Metzorah - 5779
Leviticus 14:1 – 15:33
Rabbi Bonnie Koppell teaches: “God creates the world through speech, as we also create our own world through the power of our words.” Although parashat Metzorah seems to be about skin disease and household mold on the surface, our tradition has long held that it is really about the power of our words. In the Talmud we learn that the word metzorah is an acronym for the Hebrew phrase: motzi shem ra (“brings forth a bad name”). According to this interpretation, the external manifestations of the metzorah’s disease are a function of a deeper spiritual malady.
What is this malady?
The rabbis teach that every human being is born with a powerful weapon, and with the ability to chose whether to use it for good or for evil. That weapon is our tongue. Rabbi Jack Reimer writes:
“We use our tongues to create thousands of words every day, and every one of these words has the power to harm or to heal, to hurt or to help. Most of us do very little damage with our hands or with our feet. I can’t think of a single time during this last year when I have hurt anyone with my fists or with my feet. But if I am honest, I must admit that I have hurt people many times during this past year with my tongue.”
Part of the problem is that we do not always see the harm we cause with our words. Most of us, at least in theory, understand that the way we use our words can hurt another person’s feelings. We also understand that we can cause more than emotional harm with our words: we can affect someone’s livelihood or, if we testify falsely, can even help to send an innocent person to prison. Sometimes we are aware of the harm we cause, but more often we are not – especially when it comes to the scale and extent of the damage, and who we are hurting. This is where metzorah comes in. Why is the motzi shem ra, the one who brings for a bad name, covered with a clearly visible scaly skin affliction? Because using malicious language not only harms others, but themselves. Perhaps I can tell when I have hurt another with my words, but am I aware that I am also hurting myself? When we belittle another human being, we damage a part of ourselves. The more we attack others verbally, the more broken we become. The metzorah is a living physical example of the harm we cause ourselves when we hurt others.
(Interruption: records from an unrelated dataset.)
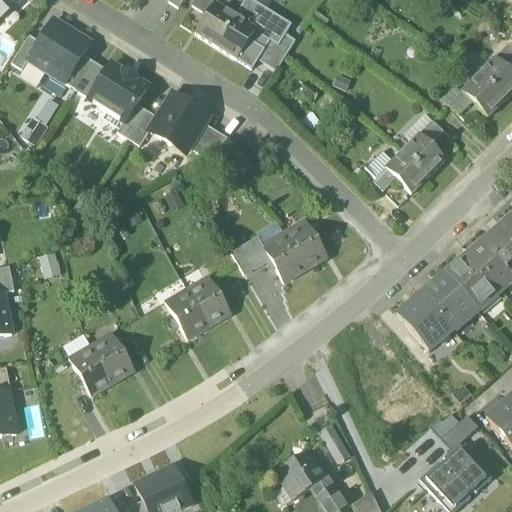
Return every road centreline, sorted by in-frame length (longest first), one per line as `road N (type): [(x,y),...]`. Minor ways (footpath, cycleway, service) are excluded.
road 1 (residential): [(0,511),(230,396),(407,262)]
road 2 (residential): [(407,262),(260,119),(71,0)]
road 3 (residential): [(407,262),(511,159)]
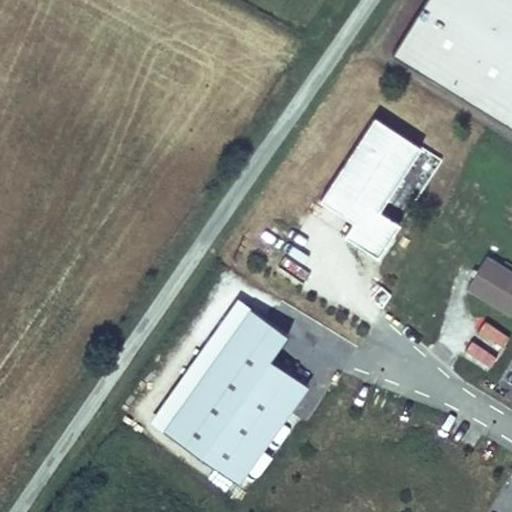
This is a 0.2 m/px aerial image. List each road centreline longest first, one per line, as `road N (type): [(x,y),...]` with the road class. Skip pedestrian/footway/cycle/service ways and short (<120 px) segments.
road 1 (unclassified): [(371,0),(18,511)]
road 2 (residential): [(511,433),(390,364)]
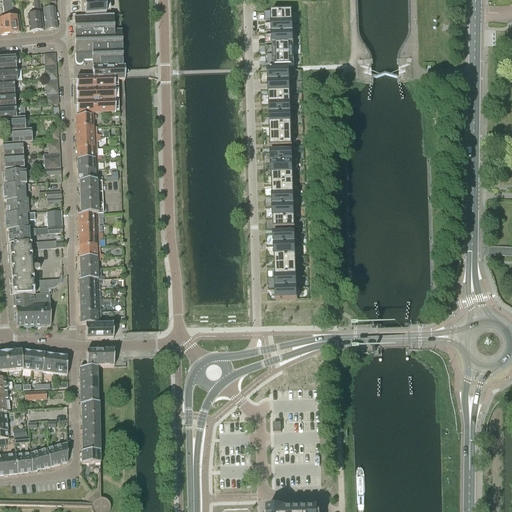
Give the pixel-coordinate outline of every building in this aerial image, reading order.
[(10,0),(6,1),(10,36),(20,35),(18,17),(13,17),(10,0)] [(84,16),(105,15),(105,4),(106,4),(105,0),(83,0),(83,5),(84,5),(84,16)] [(10,36),(6,1),(2,1),(4,18),(0,18),(0,35),(0,37),(10,36)] [(33,3),(34,16),(27,16),(29,33),(42,32),(39,2),(33,3)] [(45,31),(56,30),(54,10),(43,11),(45,31)] [(292,12),(271,13),(271,24),(293,23),(292,12)] [(92,67),(92,69),(122,68),(121,31),(113,31),(113,17),(110,17),(74,18),(75,62),(76,64),(77,65),(79,66),(81,65),(83,64),(83,62),(92,61),(92,67)] [(293,23),(271,24),(272,35),(293,34),(293,23)] [(293,34),(272,35),(272,46),(294,45),(293,34)] [(294,45),(272,46),(272,57),(294,56),(293,46),(294,46),(294,45)] [(43,56),(44,71),(56,70),(55,55),(43,56)] [(294,56),(272,57),(273,68),(294,67),(294,56)] [(0,71),(16,71),(19,70),(19,67),(17,65),(15,65),(15,58),(0,59),(0,71)] [(122,68),(92,69),(92,73),(92,75),(75,76),(76,116),(119,115),(118,90),(118,82),(121,81),(124,81),(124,73),(124,68),(122,68)] [(51,82),(57,81),(56,70),(44,71),(45,84),(51,83),(51,82)] [(0,84),(13,84),(16,83),(16,71),(0,71),(0,84)] [(290,71),(268,72),(268,84),(290,83),(290,72),(290,71)] [(295,234),(295,235),(307,235),(301,72),(290,72),(290,83),(290,94),(291,105),(291,116),(292,126),(292,137),(292,149),(291,149),(291,153),(292,153),(293,165),(293,175),(294,186),(294,197),(294,208),(295,218),(295,230),(294,230),(294,234),(295,234)] [(46,91),(57,90),(57,81),(51,82),(51,83),(45,84),(46,91)] [(290,83),(268,84),(269,84),(269,91),(268,91),(269,95),(290,94),(290,83)] [(0,97),(15,96),(15,87),(13,86),(13,84),(0,84),(0,97)] [(57,90),(46,91),(46,97),(52,96),(52,100),(58,99),(57,90)] [(290,94),(269,95),(269,105),(291,105),(290,94)] [(0,109),(15,108),(14,104),(16,103),(15,96),(0,97),(0,109)] [(52,96),(46,97),(47,106),(59,105),(58,99),(52,100),(52,96)] [(291,105),(269,105),(269,106),(270,116),(291,116),(291,105)] [(23,108),(15,108),(0,109),(0,121),(10,121),(25,120),(24,109),(23,108)] [(270,126),(270,127),(292,126),(291,116),(270,116),(270,126)] [(75,129),(92,129),(92,121),(95,121),(95,117),(75,118),(75,129)] [(10,121),(12,145),(23,145),(31,144),(31,142),(33,141),(32,135),(31,134),(31,132),(29,132),(28,120),(25,120),(10,121)] [(292,126),(270,127),(270,138),(292,137),(292,126)] [(75,129),(76,140),(100,139),(100,136),(96,136),(96,129),(92,129),(75,129)] [(47,150),(59,149),(59,143),(57,130),(51,131),(52,142),(53,144),(47,144),(47,150)] [(292,137),(270,138),(270,150),(291,149),(292,149),(292,137)] [(76,140),(76,151),(97,150),(97,143),(100,143),(100,139),(76,140)] [(23,145),(12,145),(2,146),(3,159),(22,157),(22,153),(24,152),(23,145)] [(59,149),(47,150),(48,155),(54,155),(54,158),(60,158),(59,149)] [(76,151),(77,162),(101,161),(101,157),(97,158),(97,150),(76,151)] [(291,153),(270,154),(271,165),(293,165),(292,153),(291,153)] [(54,155),(48,155),(43,156),(43,160),(44,171),(60,169),(59,159),(60,159),(60,158),(54,158),(54,155)] [(22,157),(3,159),(4,171),(23,170),(23,166),(24,164),(24,160),(23,159),(22,157)] [(102,164),(101,161),(77,162),(77,173),(98,172),(98,164),(102,164)] [(293,165),(271,165),(271,176),(293,175),(293,165)] [(5,187),(26,186),(25,177),(31,176),(30,172),(25,172),(4,174),(5,187)] [(79,184),(96,184),(102,183),(102,180),(98,180),(98,172),(77,173),(77,184),(79,184)] [(293,175),(271,176),(271,177),(272,177),(272,187),(294,186),(293,175)] [(77,209),(77,217),(97,216),(97,196),(96,184),(79,184),(79,197),(80,209),(77,209)] [(4,203),(6,203),(32,201),(27,201),(25,201),(24,192),(29,191),(29,187),(26,188),(26,186),(5,187),(3,187),(4,203)] [(272,197),(272,198),(294,197),(294,186),(272,187),(272,197)] [(294,197),(272,198),(272,206),(272,208),(294,208),(294,197)] [(6,203),(7,216),(28,215),(27,207),(33,206),(32,201),(6,203)] [(294,208),(272,208),(273,219),(295,218),(294,208)] [(6,233),(8,232),(29,230),(27,230),(26,219),(31,218),(31,215),(28,215),(7,216),(5,216),(6,233)] [(97,216),(77,217),(78,228),(98,227),(98,216),(97,216)] [(295,218),(273,219),(273,220),(274,231),(294,230),(295,230),(295,218)] [(78,239),(98,238),(101,238),(101,234),(98,235),(98,227),(78,228),(78,239)] [(35,230),(29,230),(8,232),(9,246),(30,244),(29,236),(35,236),(35,230)] [(294,234),(273,235),(274,247),(296,246),(295,235),(295,234),(294,234)] [(78,239),(79,249),(99,248),(99,241),(101,241),(101,238),(98,238),(78,239)] [(9,246),(12,298),(13,298),(34,297),(32,273),(37,272),(38,272),(39,271),(39,270),(39,269),(38,268),(36,267),(32,267),(31,244),(30,244),(9,246)] [(296,246),(274,247),(274,257),(296,257),(296,246)] [(79,249),(79,260),(99,259),(104,259),(104,256),(99,256),(99,248),(79,249)] [(296,257),(274,257),(274,258),(275,268),(296,267),(296,257)] [(99,259),(79,260),(79,271),(97,270),(96,263),(99,263),(99,259)] [(275,278),(275,279),(297,278),(296,267),(275,268),(275,278)] [(79,271),(80,282),(102,281),(104,281),(104,277),(101,277),(100,270),(97,270),(79,271)] [(297,278),(275,279),(275,290),(297,289),(297,278)] [(102,281),(80,282),(78,282),(78,293),(99,292),(99,285),(102,284),(102,281)] [(38,285),(39,297),(48,297),(48,290),(53,290),(57,287),(56,282),(47,283),(47,285),(38,285)] [(297,289),(275,290),(276,301),(297,301),(297,289)] [(99,292),(78,293),(79,304),(104,303),(104,300),(100,300),(99,292)] [(50,328),(49,305),(48,297),(39,297),(34,297),(13,298),(13,308),(15,308),(16,329),(50,328)] [(79,304),(79,315),(100,314),(100,307),(104,307),(104,303),(79,304)] [(85,326),(98,325),(100,325),(100,314),(79,315),(80,326),(85,326)] [(112,325),(100,325),(98,325),(85,326),(85,342),(113,341),(112,325)] [(0,380),(0,377),(0,374),(22,372),(21,353),(20,353),(11,354),(0,355),(0,380)] [(22,372),(30,373),(32,355),(24,354),(21,353),(22,372)] [(86,369),(98,369),(113,369),(113,353),(85,353),(86,369)] [(30,373),(42,374),(44,356),(32,355),(30,373)] [(42,374),(53,375),(55,357),(44,356),(42,374)] [(64,358),(55,357),(53,375),(67,377),(66,359),(64,359),(64,358)] [(98,369),(86,369),(79,369),(79,382),(98,381),(98,369)] [(4,380),(0,380),(0,391),(5,391),(12,390),(11,384),(6,384),(6,386),(5,386),(4,380)] [(79,382),(79,394),(98,394),(98,381),(79,382)] [(0,402),(4,402),(5,402),(11,402),(11,399),(6,399),(5,391),(0,391),(0,402)] [(45,393),(25,395),(25,402),(45,401),(45,393)] [(80,406),(81,406),(98,406),(98,394),(79,394),(80,406)] [(81,406),(81,418),(99,418),(98,406),(81,406)] [(81,418),(81,430),(99,430),(99,418),(81,418)] [(273,434),(281,434),(281,424),(273,424),(273,434)] [(81,430),(82,442),(99,442),(99,430),(81,430)] [(307,440),(307,456),(320,456),(319,440),(307,440)] [(82,442),(82,454),(99,454),(99,442),(82,442)] [(46,451),(51,468),(67,464),(67,445),(46,451)] [(51,468),(46,451),(30,456),(32,474),(51,468)] [(99,454),(82,454),(81,454),(81,466),(89,466),(89,469),(93,469),(93,466),(100,466),(99,454)] [(15,457),(15,460),(17,475),(18,475),(32,474),(30,456),(15,457)] [(0,477),(17,475),(15,460),(15,457),(0,458),(0,477)] [(102,499),(100,499),(99,499),(99,500),(98,500),(97,501),(96,501),(95,502),(94,503),(92,505),(90,505),(90,509),(91,510),(91,511),(90,511),(109,511),(110,511),(110,510),(110,508),(109,506),(109,505),(108,504),(107,503),(106,501),(105,500),(103,500),(102,499)]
The same holds true for a house which has become infected with tzaraat, the malady of the metzorah. Here we see that not only does weaponized language hurt the person being spoken about, and the person speaking, but also those who hear the words. The environment itself becomes toxic, and if it can not be purified, must be destroyed.
Social media and the internet, with all the benefits they bring, have greatly exacerbated the weaponization of language, as have the growth of tribalism and political polarization. Sometimes it seems as if the whole world is filled with tzaraat – but it doesn’t need to be that way. We can choose which kind of world we create.
Now more than ever I pray that we will heed the last words in the Amidah, and “guard our tongues from evil and our lips from speaking guile.”